__OBJECTIVE 1__. Duplicate the whole passage on schooling and literacy word for word.
* Start QUOTED PASSAGE *
The Constitution and the law provide for free and compulsory primary education; however, in practice access to public schools is the primary obstacle to most rural families. Even in public schools there are nominal mandatory fees associated with sending a child to school (uniform, books, etc.), and these costs are beyond the means of many rural families. Schools are dilapidated and understaffed. An estimated 90 percent of schools are private, and the costs of school fees, books, materials, and uniforms are prohibitive for most families. According to the Government, 40 percent of children never attend school, and less than 15 percent of those who do graduate from secondary school. The Ministry of Education estimated primary school enrollment at 65 percent. Poorer families sometimes ration education money to pay school fees only for male children.

In early September, President Aristide launched "Project Alpha," a nationwide campaign to increase the level of literacy.
* End QUOTED PASSAGE *
* Start SOURCE RECORDS *
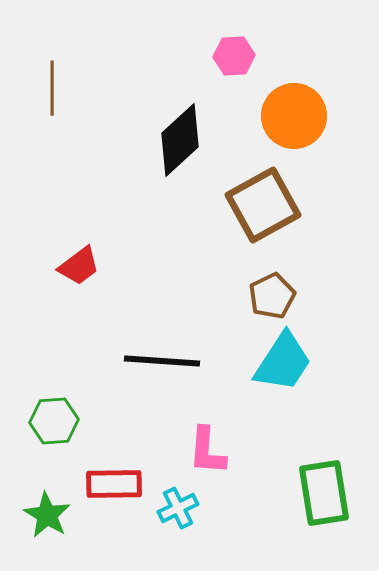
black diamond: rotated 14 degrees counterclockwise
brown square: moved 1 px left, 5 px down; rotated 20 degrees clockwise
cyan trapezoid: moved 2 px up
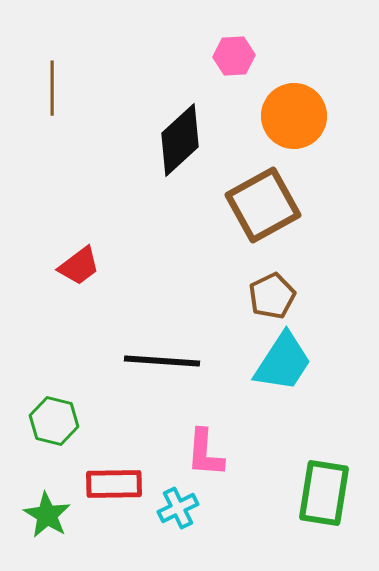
green hexagon: rotated 18 degrees clockwise
pink L-shape: moved 2 px left, 2 px down
green rectangle: rotated 18 degrees clockwise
* End SOURCE RECORDS *
__OBJECTIVE 2__. Rewrite the shape listing above with each "rotated" changed to "turned" and everything else unchanged. Leave the pictures out.

__RESULT 1__.
The Constitution and the law provide for free and compulsory primary education; however, in practice access to public schools is the primary obstacle to most rural families. Even in public schools there are nominal mandatory fees associated with sending a child to school (uniform, books, etc.), and these costs are beyond the means of many rural families. Schools are dilapidated and understaffed. An estimated 90 percent of schools are private, and the costs of school fees, books, materials, and uniforms are prohibitive for most families. According to the Government, 40 percent of children never attend school, and less than 15 percent of those who do graduate from secondary school. The Ministry of Education estimated primary school enrollment at 65 percent. Poorer families sometimes ration education money to pay school fees only for male children.

In early September, President Aristide launched "Project Alpha," a nationwide campaign to increase the level of literacy.

__RESULT 2__.
black diamond: turned 14 degrees counterclockwise
brown square: moved 1 px left, 5 px down; turned 20 degrees clockwise
cyan trapezoid: moved 2 px up
green hexagon: turned 18 degrees clockwise
pink L-shape: moved 2 px left, 2 px down
green rectangle: turned 18 degrees clockwise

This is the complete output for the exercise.